* _AIM OF THE TASK_:
Every entry is to be reproduced word for word, but the images are not.
Segment Start: EXERCISE MATERIAL
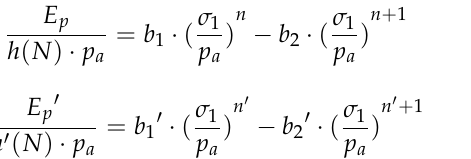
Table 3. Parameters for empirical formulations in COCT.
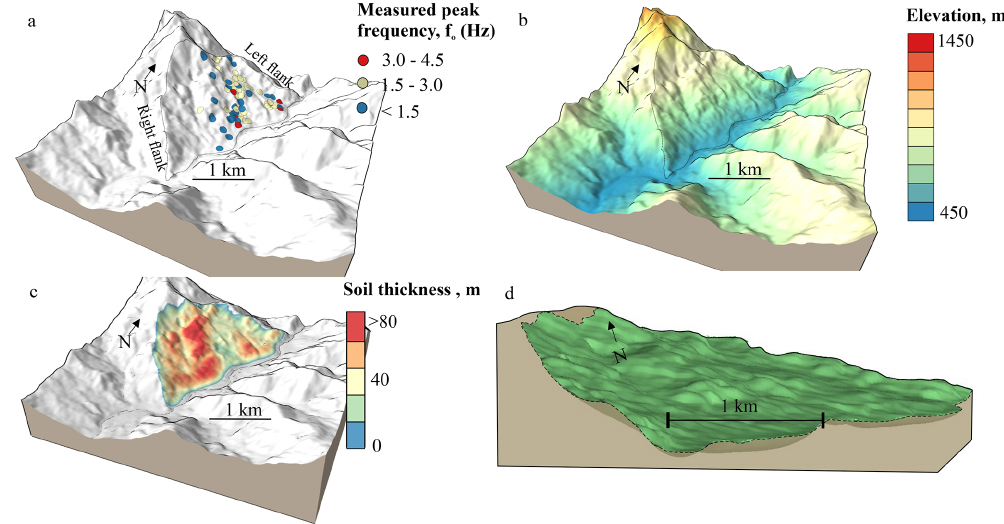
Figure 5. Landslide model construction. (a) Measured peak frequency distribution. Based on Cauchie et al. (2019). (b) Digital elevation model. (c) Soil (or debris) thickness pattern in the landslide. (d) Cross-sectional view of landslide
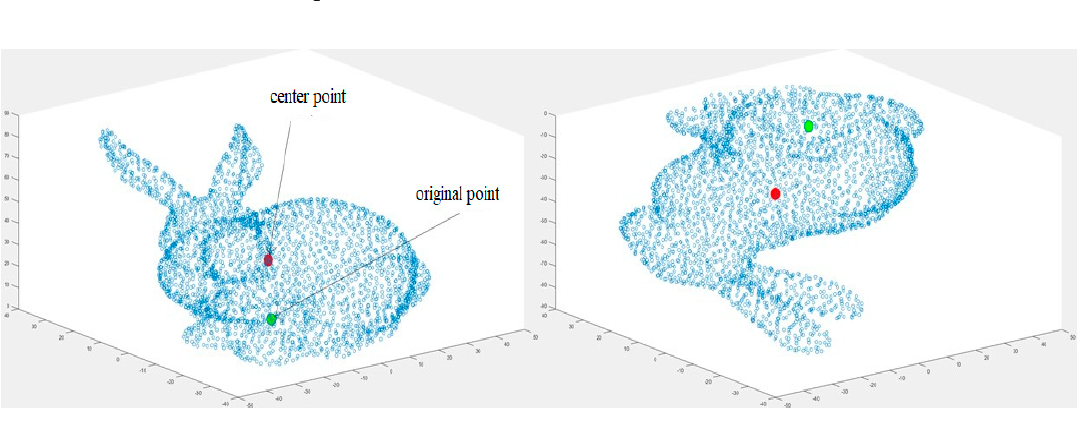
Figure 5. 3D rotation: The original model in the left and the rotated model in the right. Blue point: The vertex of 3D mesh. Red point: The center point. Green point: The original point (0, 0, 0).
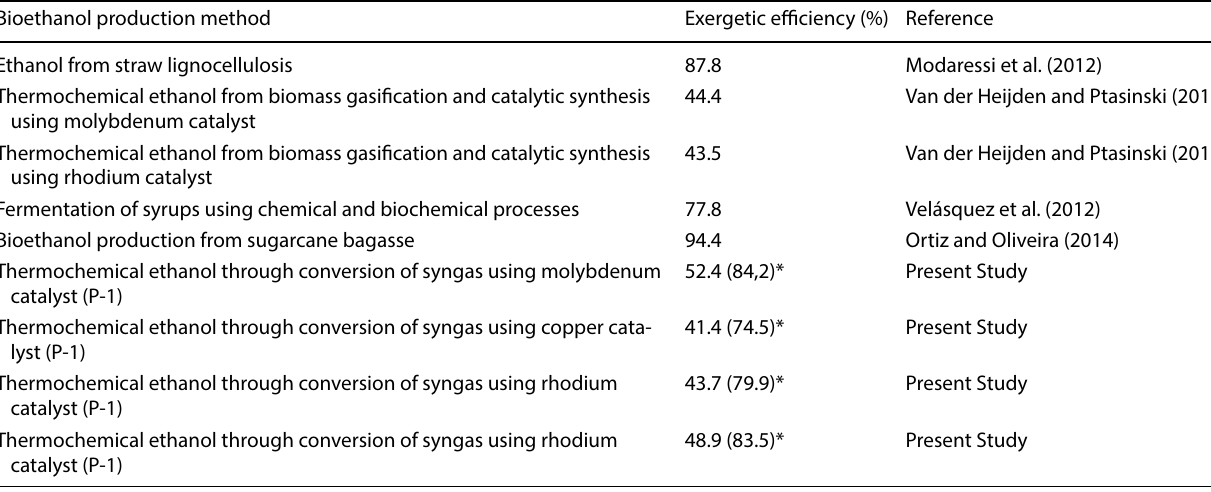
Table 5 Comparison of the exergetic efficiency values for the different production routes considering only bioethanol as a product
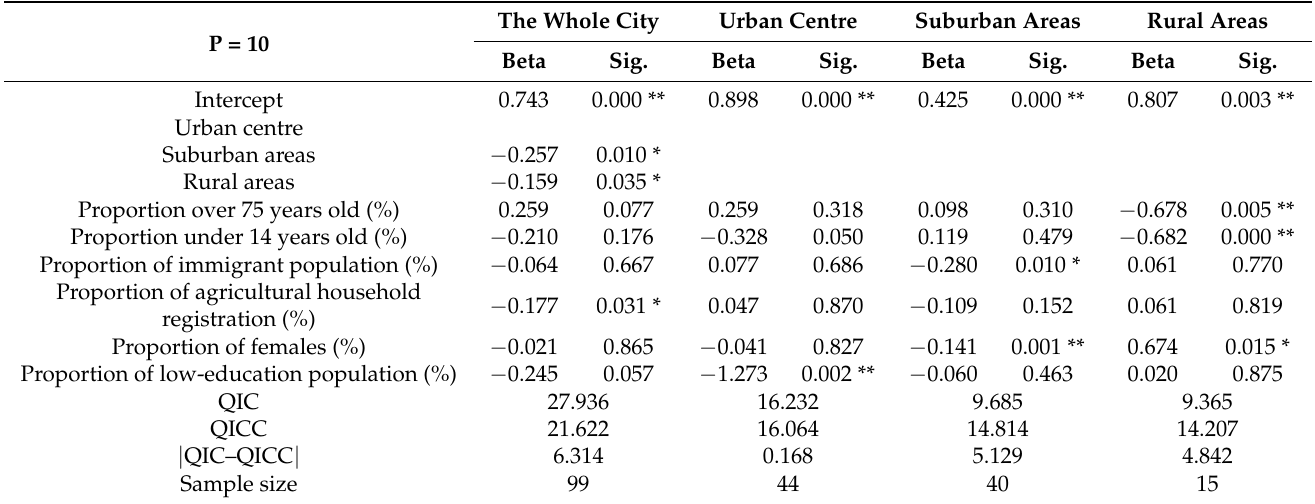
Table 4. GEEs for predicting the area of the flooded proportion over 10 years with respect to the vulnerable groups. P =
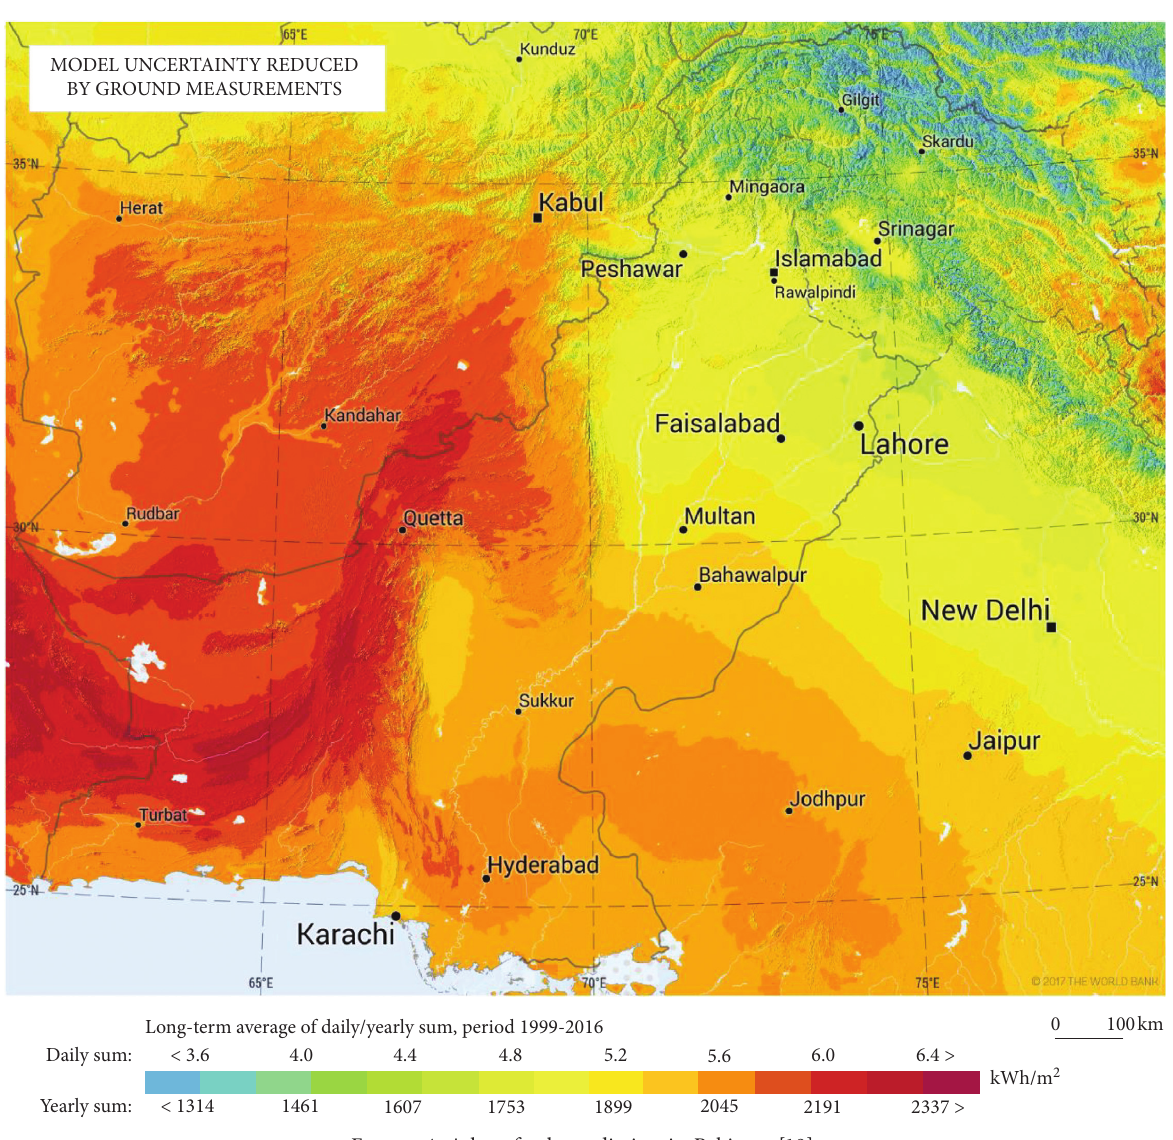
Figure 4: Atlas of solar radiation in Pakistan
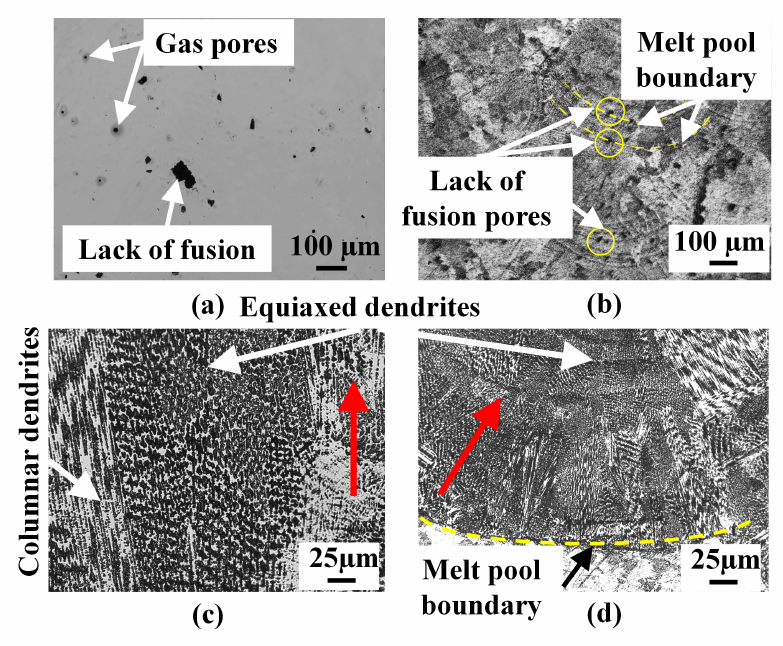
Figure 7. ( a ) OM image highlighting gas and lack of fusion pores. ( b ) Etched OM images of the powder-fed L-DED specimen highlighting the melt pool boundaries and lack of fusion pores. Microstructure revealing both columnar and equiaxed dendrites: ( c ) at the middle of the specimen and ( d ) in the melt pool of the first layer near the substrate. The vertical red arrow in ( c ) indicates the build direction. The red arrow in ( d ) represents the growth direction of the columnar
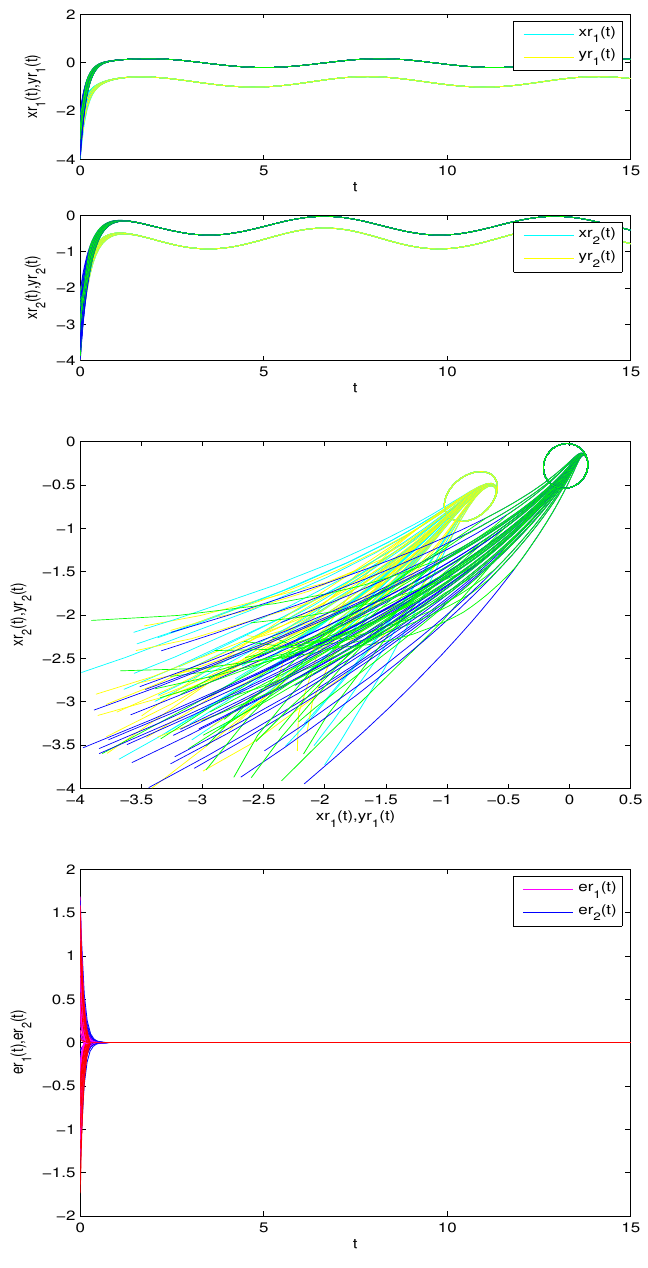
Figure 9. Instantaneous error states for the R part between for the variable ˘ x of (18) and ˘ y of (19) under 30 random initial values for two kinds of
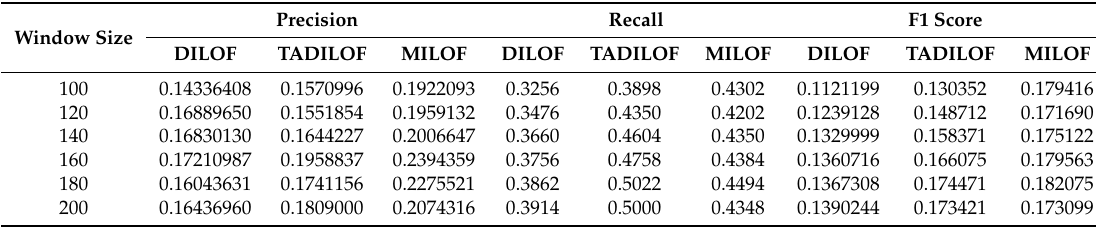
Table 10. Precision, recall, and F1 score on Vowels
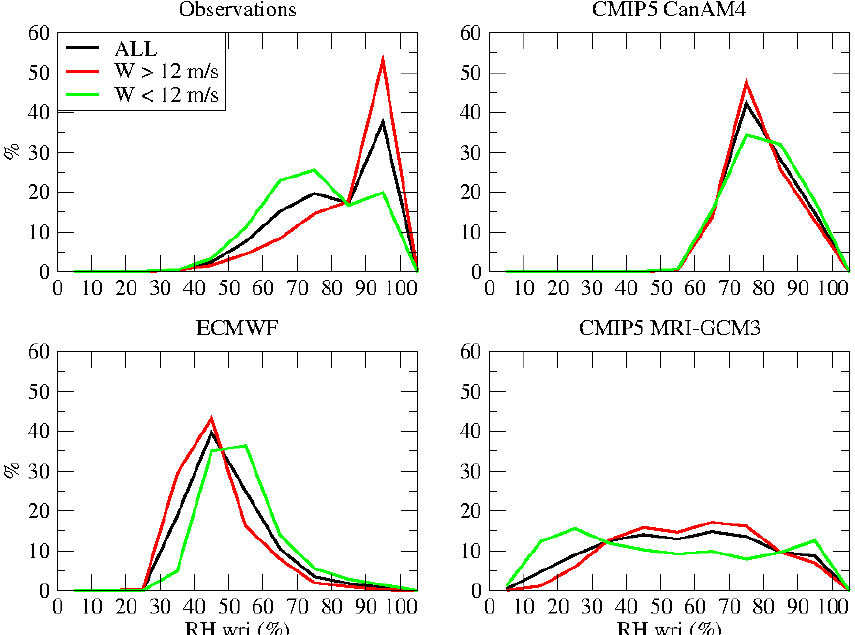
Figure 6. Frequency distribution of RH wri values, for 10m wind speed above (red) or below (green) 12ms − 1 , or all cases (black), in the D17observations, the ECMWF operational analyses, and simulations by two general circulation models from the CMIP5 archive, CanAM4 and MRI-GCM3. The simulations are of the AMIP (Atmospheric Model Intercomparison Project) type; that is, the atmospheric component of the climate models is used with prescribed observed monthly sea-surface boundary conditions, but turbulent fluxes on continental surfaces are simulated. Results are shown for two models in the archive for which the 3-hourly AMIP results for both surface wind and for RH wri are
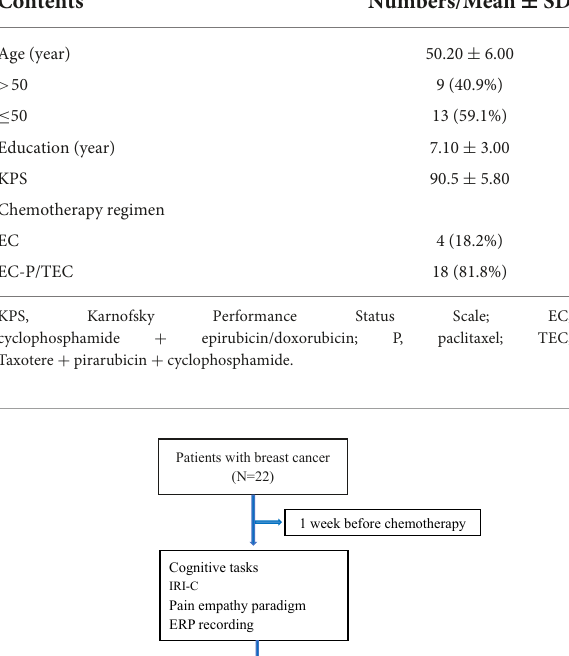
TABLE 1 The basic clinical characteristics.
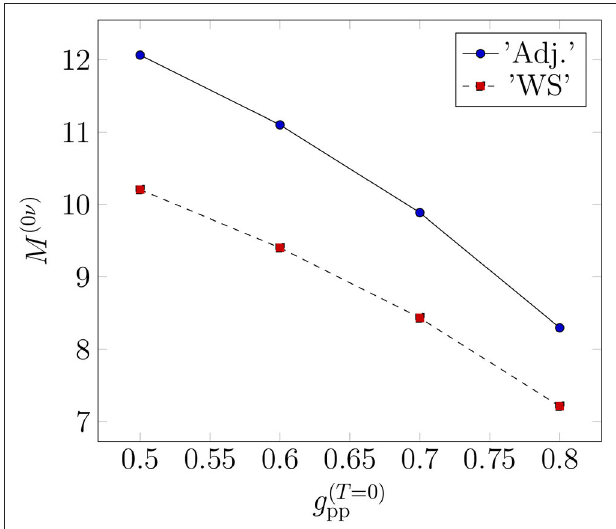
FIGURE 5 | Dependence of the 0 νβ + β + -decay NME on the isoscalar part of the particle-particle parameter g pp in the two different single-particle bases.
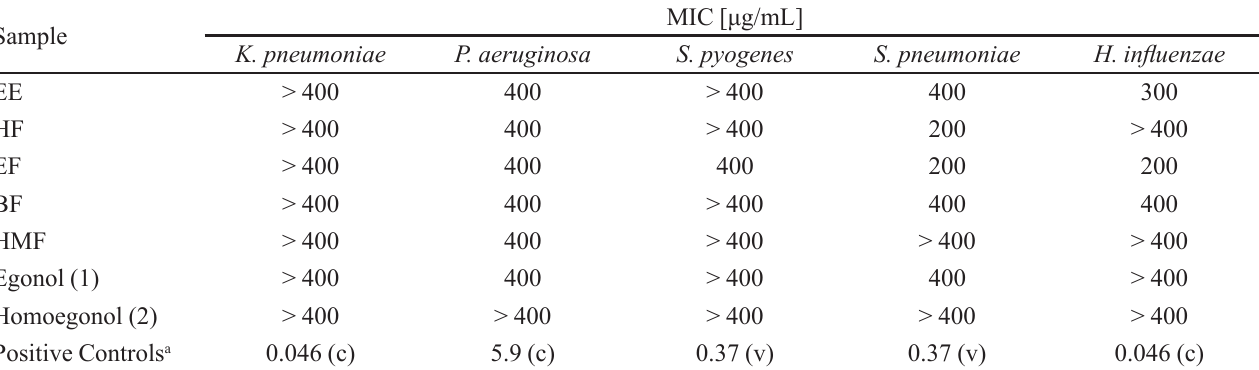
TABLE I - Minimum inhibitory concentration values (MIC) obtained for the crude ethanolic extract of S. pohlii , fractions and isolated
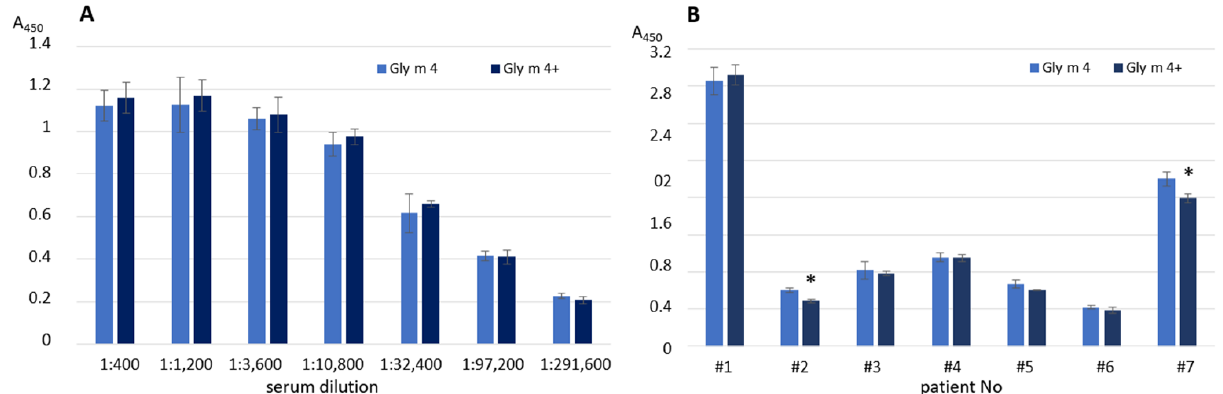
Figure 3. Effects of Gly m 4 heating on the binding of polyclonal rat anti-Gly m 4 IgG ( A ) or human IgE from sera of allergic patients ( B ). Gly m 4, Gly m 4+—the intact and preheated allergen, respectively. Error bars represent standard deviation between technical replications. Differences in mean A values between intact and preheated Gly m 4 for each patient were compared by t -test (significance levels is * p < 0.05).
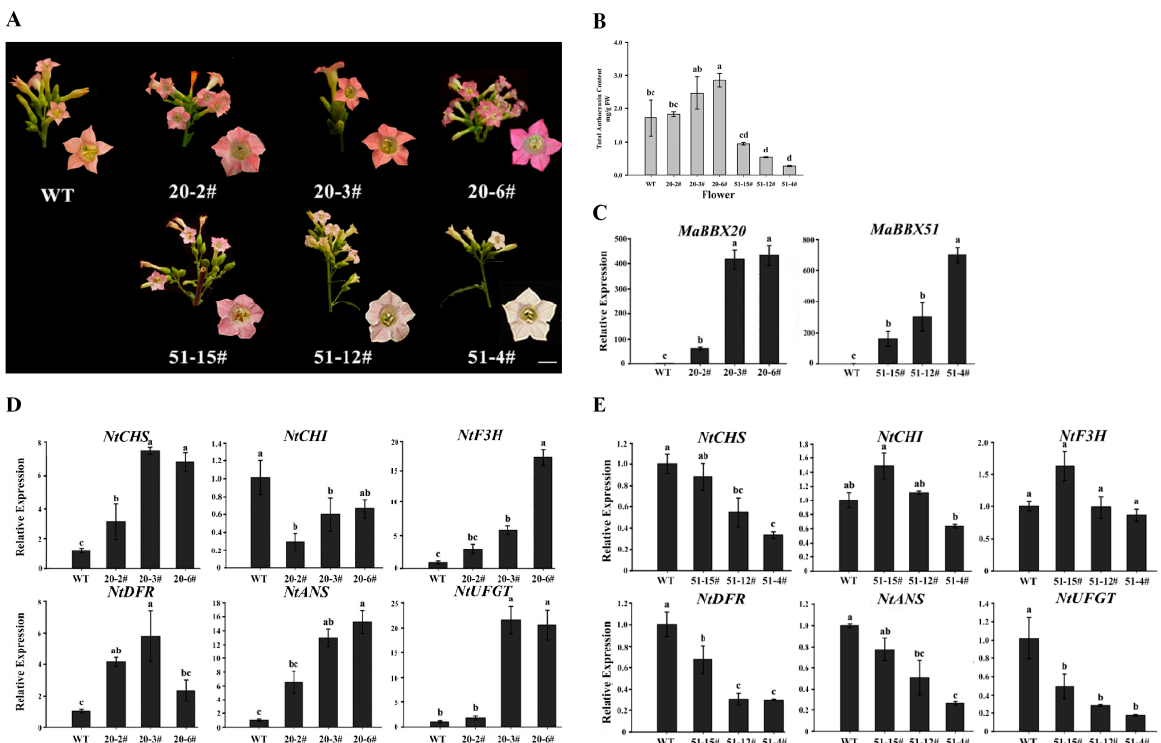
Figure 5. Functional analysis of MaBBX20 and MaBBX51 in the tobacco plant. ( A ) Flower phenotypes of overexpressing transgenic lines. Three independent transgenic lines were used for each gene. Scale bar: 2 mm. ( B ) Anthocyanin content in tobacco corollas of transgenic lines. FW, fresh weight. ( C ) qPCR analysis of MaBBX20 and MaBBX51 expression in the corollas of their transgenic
Segment End: EXERCISE MATERIAL
* _REPLY_:
Table 3. Parameters for empirical formulations in COCT.
Figure 5. Landslide model construction. (a) Measured peak frequency distribution. Based on Cauchie et al. (2019). (b) Digital elevation model. (c) Soil (or debris) thickness pattern in the landslide. (d) Cross-sectional view of landslide
Figure 5. 3D rotation: The original model in the left and the rotated model in the right. Blue point: The vertex of 3D mesh. Red point: The center point. Green point: The original point (0, 0, 0).
Table 5 Comparison of the exergetic efficiency values for the different production routes considering only bioethanol as a product
Table 4. GEEs for predicting the area of the flooded proportion over 10 years with respect to the vulnerable groups. P =
Figure 4: Atlas of solar radiation in Pakistan
Figure 7. ( a ) OM image highlighting gas and lack of fusion pores. ( b ) Etched OM images of the powder-fed L-DED specimen highlighting the melt pool boundaries and lack of fusion pores. Microstructure revealing both columnar and equiaxed dendrites: ( c ) at the middle of the specimen and ( d ) in the melt pool of the first layer near the substrate. The vertical red arrow in ( c ) indicates the build direction. The red arrow in ( d ) represents the growth direction of the columnar
Figure 9. Instantaneous error states for the R part between for the variable ˘ x of (18) and ˘ y of (19) under 30 random initial values for two kinds of
Table 10. Precision, recall, and F1 score on Vowels
Figure 6. Frequency distribution of RH wri values, for 10m wind speed above (red) or below (green) 12ms − 1 , or all cases (black), in the D17observations, the ECMWF operational analyses, and simulations by two general circulation models from the CMIP5 archive, CanAM4 and MRI-GCM3. The simulations are of the AMIP (Atmospheric Model Intercomparison Project) type; that is, the atmospheric component of the climate models is used with prescribed observed monthly sea-surface boundary conditions, but turbulent fluxes on continental surfaces are simulated. Results are shown for two models in the archive for which the 3-hourly AMIP results for both surface wind and for RH wri are
TABLE 1 The basic clinical characteristics.
FIGURE 5 | Dependence of the 0 νβ + β + -decay NME on the isoscalar part of the particle-particle parameter g pp in the two different single-particle bases.
TABLE I - Minimum inhibitory concentration values (MIC) obtained for the crude ethanolic extract of S. pohlii , fractions and isolated
Figure 3. Effects of Gly m 4 heating on the binding of polyclonal rat anti-Gly m 4 IgG ( A ) or human IgE from sera of allergic patients ( B ). Gly m 4, Gly m 4+—the intact and preheated allergen, respectively. Error bars represent standard deviation between technical replications. Differences in mean A values between intact and preheated Gly m 4 for each patient were compared by t -test (significance levels is * p < 0.05).
Figure 5. Functional analysis of MaBBX20 and MaBBX51 in the tobacco plant. ( A ) Flower phenotypes of overexpressing transgenic lines. Three independent transgenic lines were used for each gene. Scale bar: 2 mm. ( B ) Anthocyanin content in tobacco corollas of transgenic lines. FW, fresh weight. ( C ) qPCR analysis of MaBBX20 and MaBBX51 expression in the corollas of their transgenic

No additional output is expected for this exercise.